Chiny same się przyznały. To robią wokół Tajwanu
W poniedziałek Chiny zakończyły trzydniowe ćwiczenia wojskowe wokół Tajwanu, używając ognia. To odpowiedź na spotkanie spikera Izby Reprezentantów Kevina McCarthy'ego z prezydentem wyspy Tsai Ing-wen.
Agencja AFP przekazała, że chińskie myśliwce i okręty wojenne symulowały ataki na samorządną wyspę podczas weekendowych ćwiczeń. W ostatni dzień, czyli poniedziałek, Chiny miały użyć także ognia.
Manewry już wcześniej zostały skrytykowane przez Tajpej. USA zapewniły z kolei, że mają wystarczające środki i siły, by zapewnić pokój i stabilność w regionie.
Dalsza część artykułu pod materiałem wideo
Chińskie ćwiczenia nad Tajwanem
Chińskie władze nazwały operację "Wspólnym mieczem". Ćwiczenia obejmowały próbę okrążenia Tajwanu.
Chińska armia przekazała, że ich ćwiczenia polegały na wysyłaniu samolotów, statków i personelu na "obszary morskie i przestrzeń powietrzną" wokół wszystkich czterech stron Tajwanu.
Jak się okazuje, w niedzielnym raporcie chińskiego nadawcy państwowego CCTV przekazano, że ćwiczenia "symulowały wspólne precyzyjne uderzenia na kluczowe cele na wyspie Tajwan i okolicznych wodach", dodając, że siły "nadal utrzymywały sytuację ścisłego okrążenia wyspy".

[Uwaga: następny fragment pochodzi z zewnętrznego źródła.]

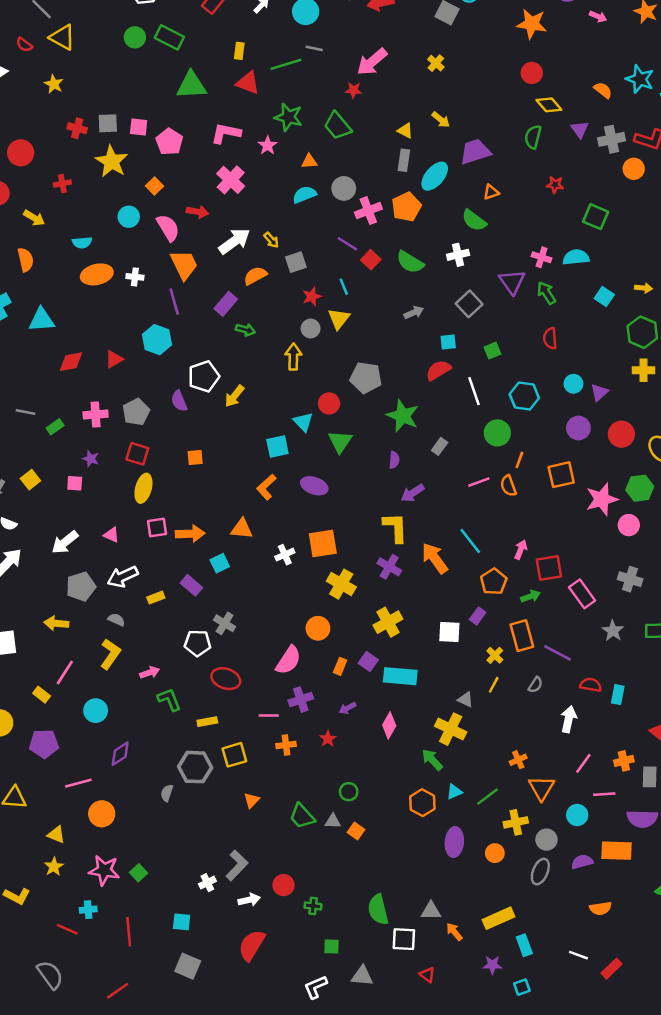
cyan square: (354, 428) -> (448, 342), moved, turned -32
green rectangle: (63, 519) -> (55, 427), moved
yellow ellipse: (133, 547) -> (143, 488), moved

Siły powietrzne rozmieściły również dziesiątki samolotów, aby "wleciały w docelową przestrzeń powietrzną", a siły lądowe przeprowadziły ćwiczenia "precyzyjnych uderzeń na wiele celów".
Na tym jednak nie koniec. W raporcie dodano, że siły powietrzne rozmieściły również dziesiątki samolotów, aby "wleciały w docelową przestrzeń powietrzną", a siły lądowe przeprowadziły ćwiczenia "precyzyjnych uderzeń na wiele celów".
Z kolei tajwańskie ministerstwo obrony poinformowało, że w niedzielę w ramach trzydniowych ćwiczeń wojskowych manewry prowadziło 8 chińskich okrętów i 58 samolotów. Z kolei w sobotę 45 chińskich samolotów naruszyło tajwańską strefę identyfikacji obrony powietrznej (ADIZ) i przekroczyło medianę Cieśniny Tajwańskiej, stanowiącą nieoficjalną strefę buforową między oboma stronami.
Ćwiczenia po wizycie prezydent Tajwanu z Ameryki Środkowej
Przypomnijmy, że ćwiczenia armii chińskiej rozpoczęły się dzień po powrocie prezydent Tsai Ing-wen z 10-dniowej wizyty w Ameryce Środkowej.
W drodze do Gwatemali i Belize samolot prezydent międzylądował w Nowym Jorku, a w drodze powrotnej w Los Angeles, gdzie Tsai spotkała się ze spikerem Izby Reprezentantów Kevinem McCarthym. Pomimo braku stosunków dyplomatycznych między USA a Tajwanem Waszyngton przez lata pozwalał prezydentom tego państwa na "międzylądowania" w USA podczas ich podróży do krajów Ameryki Łacińskiej lub Karaibów.